I’m thankful that Sophie Kipner served Baron Wolman a vodka tonic in a darkened bar. Without that chance encounter, audiences wouldn’t have this lovable short documentary about two artists that quickly become close friends.
Meet Sopie Kipner
She’s a visual artist and writer best known for her work as a blind contourist. She paints without looking at her work until it’s ready to be colored in and shaded.
Meet Baron Wolman
He’s an iconic American photographer best known for pictures from the 1960s that captured some of the largest music events in history, including Woodstock.
The challenge: Sophie will turn one of Baron’s most difficult pictures into art using the blind contourist method.
While this setup might sound similar to the criminally under-watched TIM’S VERMEER, it’s strikingly different because it focuses on the magic of friendship. Regardless of literally watching paint dry on the screen, it’s entertaining because audiences are viewing two artists passionate about their art and friendship.

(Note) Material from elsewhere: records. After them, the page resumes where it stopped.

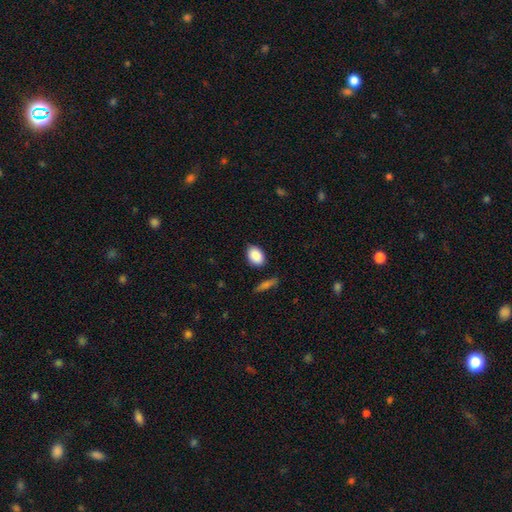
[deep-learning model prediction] Smooth or featured? smooth (89%)
How rounded? in between (80%)
Merging? none (82%)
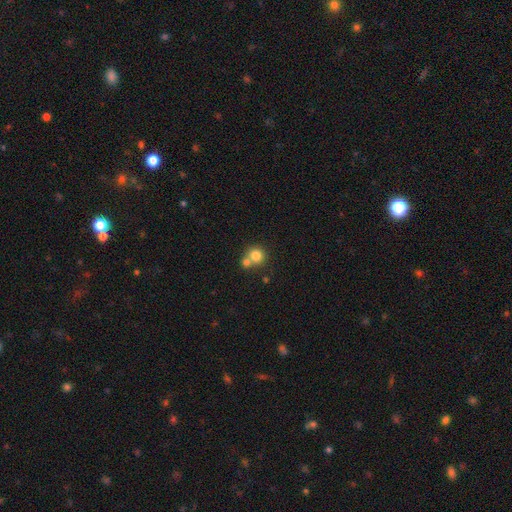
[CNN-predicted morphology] smooth-or-featured: smooth: 80% | star or artifact: 11% | featured or disk: 10%
  how-rounded: round: 88% | in between: 11% | cigar-shaped: 1%
  merging: none: 49% | merger: 42% | minor disturbance: 7% | major disturbance: 3%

It’s remarkable how Sophie and Baron’s world views are different yet similar. Baron used the camera to protect himself from the chaotic world while Sophie picked up a brush. Baron saw his subjects, Sophie looked away to create her art. I credit the director, Alexandria Jackson, who captures both leads in a venerable state.
SOPHIE AND THE BARON is a gentle canvas viewing with two endearing characters full of wisdom, life, and love.
It’s not available to view currently but is being positioned as Disney’s submission for Best Short Documentary at the Oscars.